## Available data

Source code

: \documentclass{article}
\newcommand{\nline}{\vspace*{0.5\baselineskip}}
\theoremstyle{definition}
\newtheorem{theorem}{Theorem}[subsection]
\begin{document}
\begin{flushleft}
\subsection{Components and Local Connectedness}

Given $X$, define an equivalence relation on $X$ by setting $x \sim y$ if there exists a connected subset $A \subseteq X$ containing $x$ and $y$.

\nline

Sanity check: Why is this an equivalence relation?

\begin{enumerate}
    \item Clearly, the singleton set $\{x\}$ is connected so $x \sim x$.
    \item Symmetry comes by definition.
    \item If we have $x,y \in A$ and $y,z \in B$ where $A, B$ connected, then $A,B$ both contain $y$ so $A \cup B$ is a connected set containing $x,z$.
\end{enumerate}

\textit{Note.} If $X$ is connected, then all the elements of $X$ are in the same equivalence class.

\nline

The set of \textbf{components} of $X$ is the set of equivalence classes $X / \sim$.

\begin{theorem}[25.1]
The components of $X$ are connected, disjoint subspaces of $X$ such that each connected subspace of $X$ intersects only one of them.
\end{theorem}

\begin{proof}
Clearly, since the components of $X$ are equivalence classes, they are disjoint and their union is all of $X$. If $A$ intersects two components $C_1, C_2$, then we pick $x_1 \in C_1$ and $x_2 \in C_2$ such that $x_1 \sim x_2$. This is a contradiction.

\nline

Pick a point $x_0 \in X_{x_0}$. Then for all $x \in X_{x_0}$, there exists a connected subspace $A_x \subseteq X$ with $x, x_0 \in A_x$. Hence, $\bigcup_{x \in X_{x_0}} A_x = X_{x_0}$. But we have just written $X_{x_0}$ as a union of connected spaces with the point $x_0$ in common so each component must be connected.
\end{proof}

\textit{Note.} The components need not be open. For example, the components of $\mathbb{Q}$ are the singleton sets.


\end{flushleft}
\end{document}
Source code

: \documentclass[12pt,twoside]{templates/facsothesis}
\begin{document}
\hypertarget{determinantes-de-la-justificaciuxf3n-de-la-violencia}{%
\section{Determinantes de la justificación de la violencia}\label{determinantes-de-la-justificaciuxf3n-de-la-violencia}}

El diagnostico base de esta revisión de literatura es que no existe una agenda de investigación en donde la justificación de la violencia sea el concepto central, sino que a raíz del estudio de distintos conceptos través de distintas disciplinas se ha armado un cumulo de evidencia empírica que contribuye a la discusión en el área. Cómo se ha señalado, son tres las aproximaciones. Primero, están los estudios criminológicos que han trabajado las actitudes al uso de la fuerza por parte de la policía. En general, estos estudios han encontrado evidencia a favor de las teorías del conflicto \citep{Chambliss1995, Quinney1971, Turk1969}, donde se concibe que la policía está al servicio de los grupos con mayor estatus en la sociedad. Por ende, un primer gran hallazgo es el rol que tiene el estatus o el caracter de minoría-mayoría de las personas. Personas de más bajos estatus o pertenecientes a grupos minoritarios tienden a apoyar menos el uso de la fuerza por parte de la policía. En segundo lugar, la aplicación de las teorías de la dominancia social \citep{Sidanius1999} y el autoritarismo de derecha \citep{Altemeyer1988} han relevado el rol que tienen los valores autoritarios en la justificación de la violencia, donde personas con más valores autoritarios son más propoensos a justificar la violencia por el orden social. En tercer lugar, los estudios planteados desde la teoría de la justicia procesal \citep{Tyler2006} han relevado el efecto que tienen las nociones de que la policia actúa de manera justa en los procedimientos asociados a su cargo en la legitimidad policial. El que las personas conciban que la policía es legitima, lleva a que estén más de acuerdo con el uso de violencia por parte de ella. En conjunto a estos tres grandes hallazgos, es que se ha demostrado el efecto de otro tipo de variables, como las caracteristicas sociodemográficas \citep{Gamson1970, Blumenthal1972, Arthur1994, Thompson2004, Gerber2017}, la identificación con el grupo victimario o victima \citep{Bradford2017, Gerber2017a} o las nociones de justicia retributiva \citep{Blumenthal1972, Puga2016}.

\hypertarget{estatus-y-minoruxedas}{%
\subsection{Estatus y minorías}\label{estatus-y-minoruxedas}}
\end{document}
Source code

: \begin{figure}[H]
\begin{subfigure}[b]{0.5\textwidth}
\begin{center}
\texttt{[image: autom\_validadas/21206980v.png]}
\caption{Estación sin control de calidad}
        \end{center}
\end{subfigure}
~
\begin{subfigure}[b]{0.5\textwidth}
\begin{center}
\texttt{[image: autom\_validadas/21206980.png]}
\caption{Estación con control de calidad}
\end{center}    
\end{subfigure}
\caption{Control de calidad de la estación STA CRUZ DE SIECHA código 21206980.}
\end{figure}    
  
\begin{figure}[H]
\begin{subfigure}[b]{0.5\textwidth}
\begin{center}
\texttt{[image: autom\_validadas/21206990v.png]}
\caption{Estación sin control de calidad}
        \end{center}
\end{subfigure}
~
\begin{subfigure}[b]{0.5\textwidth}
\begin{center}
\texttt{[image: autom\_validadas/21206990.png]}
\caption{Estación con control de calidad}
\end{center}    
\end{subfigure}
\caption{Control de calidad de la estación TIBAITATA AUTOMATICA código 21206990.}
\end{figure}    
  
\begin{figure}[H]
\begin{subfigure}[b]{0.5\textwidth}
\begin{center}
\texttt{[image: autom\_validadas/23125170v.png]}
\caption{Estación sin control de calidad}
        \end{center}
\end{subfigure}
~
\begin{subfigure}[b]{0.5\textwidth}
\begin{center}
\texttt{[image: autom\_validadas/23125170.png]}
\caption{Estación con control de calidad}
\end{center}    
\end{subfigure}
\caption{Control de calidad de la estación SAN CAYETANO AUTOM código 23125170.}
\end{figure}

## Task requirements
Each line in the material above that mentions the word "código" must be copied.

## Output below
\caption{Control de calidad de la estación STA CRUZ DE SIECHA código 21206980.}
\caption{Control de calidad de la estación TIBAITATA AUTOMATICA código 21206990.}
\caption{Control de calidad de la estación SAN CAYETANO AUTOM código 23125170.}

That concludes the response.